Про кардинала Ришелье наряду с королевой Анной Австрийской и герцогом Бекингемом мы тоже все знаем с детства. Не попадаем ли мы в ловушку, принимая и здесь художественный образ за достоверный портрет? Не вредит ли авторская фантазия, создавая яркие, но не всегда правдивые образы, исторической науке?
Екатерина Лямина – кандидат филологических наук, ведущий научный сотрудник Государственного архива Российской Федерации, исследователь русской истории и литературы XVIII-XIX веков, биографий русских императоров и императриц.
Я помню сентябрь: мне 10-12, 14 лет, открыто окно еще в теплынь сентябрьскую. И крутится диск – этот диск был черный, если помните; не вот эти наши CD. И поет Булат Окуджава: «Исторический роман сочинял я понемногу».

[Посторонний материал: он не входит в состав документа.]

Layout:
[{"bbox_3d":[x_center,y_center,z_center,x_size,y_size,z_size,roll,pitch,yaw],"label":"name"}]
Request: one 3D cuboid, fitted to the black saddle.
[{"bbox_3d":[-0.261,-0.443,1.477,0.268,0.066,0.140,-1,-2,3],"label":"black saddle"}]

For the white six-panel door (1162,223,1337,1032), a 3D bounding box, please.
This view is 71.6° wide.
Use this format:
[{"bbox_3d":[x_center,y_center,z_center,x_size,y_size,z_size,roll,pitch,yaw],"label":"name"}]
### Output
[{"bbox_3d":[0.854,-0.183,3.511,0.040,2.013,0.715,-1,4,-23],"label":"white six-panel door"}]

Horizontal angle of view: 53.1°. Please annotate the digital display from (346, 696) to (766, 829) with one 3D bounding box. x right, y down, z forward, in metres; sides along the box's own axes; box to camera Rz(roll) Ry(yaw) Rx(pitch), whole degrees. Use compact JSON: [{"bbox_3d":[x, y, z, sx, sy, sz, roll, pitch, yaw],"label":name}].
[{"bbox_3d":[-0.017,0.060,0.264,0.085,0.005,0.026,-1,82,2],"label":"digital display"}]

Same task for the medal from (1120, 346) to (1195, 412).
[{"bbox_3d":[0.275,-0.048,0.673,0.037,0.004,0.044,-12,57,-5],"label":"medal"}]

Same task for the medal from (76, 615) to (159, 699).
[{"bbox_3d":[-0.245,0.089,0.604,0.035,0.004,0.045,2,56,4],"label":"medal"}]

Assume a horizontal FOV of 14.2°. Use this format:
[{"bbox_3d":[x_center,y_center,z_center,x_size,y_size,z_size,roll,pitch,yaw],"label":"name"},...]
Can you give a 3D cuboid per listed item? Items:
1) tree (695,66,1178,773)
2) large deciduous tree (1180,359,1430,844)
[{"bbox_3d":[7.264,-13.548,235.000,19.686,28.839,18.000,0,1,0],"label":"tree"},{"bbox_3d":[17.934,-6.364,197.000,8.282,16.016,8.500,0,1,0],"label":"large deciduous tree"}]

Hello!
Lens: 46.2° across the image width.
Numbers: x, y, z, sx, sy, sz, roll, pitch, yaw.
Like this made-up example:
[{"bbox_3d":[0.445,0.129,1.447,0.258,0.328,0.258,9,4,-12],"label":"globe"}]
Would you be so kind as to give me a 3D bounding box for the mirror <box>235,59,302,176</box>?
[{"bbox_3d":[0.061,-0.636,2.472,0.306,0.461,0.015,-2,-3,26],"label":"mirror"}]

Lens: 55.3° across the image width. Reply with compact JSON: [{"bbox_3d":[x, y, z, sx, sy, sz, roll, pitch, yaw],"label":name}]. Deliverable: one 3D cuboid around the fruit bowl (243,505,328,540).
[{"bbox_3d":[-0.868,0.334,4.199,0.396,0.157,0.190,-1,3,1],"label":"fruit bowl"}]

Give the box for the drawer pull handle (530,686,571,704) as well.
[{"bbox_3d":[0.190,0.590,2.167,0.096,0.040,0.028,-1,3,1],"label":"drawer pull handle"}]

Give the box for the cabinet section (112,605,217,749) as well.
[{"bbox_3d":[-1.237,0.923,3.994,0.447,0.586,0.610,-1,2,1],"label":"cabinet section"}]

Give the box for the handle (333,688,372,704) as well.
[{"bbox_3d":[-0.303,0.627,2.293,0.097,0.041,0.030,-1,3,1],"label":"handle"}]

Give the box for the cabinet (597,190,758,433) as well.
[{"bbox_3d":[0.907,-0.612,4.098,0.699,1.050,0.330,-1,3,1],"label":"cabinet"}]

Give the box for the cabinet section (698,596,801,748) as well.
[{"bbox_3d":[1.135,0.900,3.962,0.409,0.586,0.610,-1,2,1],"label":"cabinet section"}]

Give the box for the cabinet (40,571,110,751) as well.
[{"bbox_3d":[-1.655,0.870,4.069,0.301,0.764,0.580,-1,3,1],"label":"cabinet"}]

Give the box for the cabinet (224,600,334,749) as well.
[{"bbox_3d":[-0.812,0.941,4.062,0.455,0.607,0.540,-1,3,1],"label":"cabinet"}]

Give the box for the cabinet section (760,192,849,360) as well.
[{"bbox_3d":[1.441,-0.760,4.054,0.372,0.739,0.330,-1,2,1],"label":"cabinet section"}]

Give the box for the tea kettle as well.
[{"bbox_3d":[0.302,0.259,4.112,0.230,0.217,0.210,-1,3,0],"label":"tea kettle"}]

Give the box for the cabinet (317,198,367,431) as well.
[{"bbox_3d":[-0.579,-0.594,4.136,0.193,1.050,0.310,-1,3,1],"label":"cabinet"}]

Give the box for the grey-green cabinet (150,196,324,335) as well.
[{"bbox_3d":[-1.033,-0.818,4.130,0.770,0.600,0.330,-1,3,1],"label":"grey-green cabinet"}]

Мы хотим сегодня поговорить об исторических романах. Вы, насколько я понимаю, знаете про них все. А я всегда испытывал к ним некоторый испуг. Ни Пикуля я не читал. Я понимаю, что он не считается, наверное, не самым лучшим романистом. Особенно я не любил Акунина, вот его исторические. Скажите мне, пожалуйста, какой вообще смысл, какое рациональное зерно в писании исторического романа?
Екатерина Лямина: Я думаю, что все люди делятся на тех, кто интересуется историей, и тех, кто нет. На мой вкус, тех, кто интересуется, подавляющее большинство.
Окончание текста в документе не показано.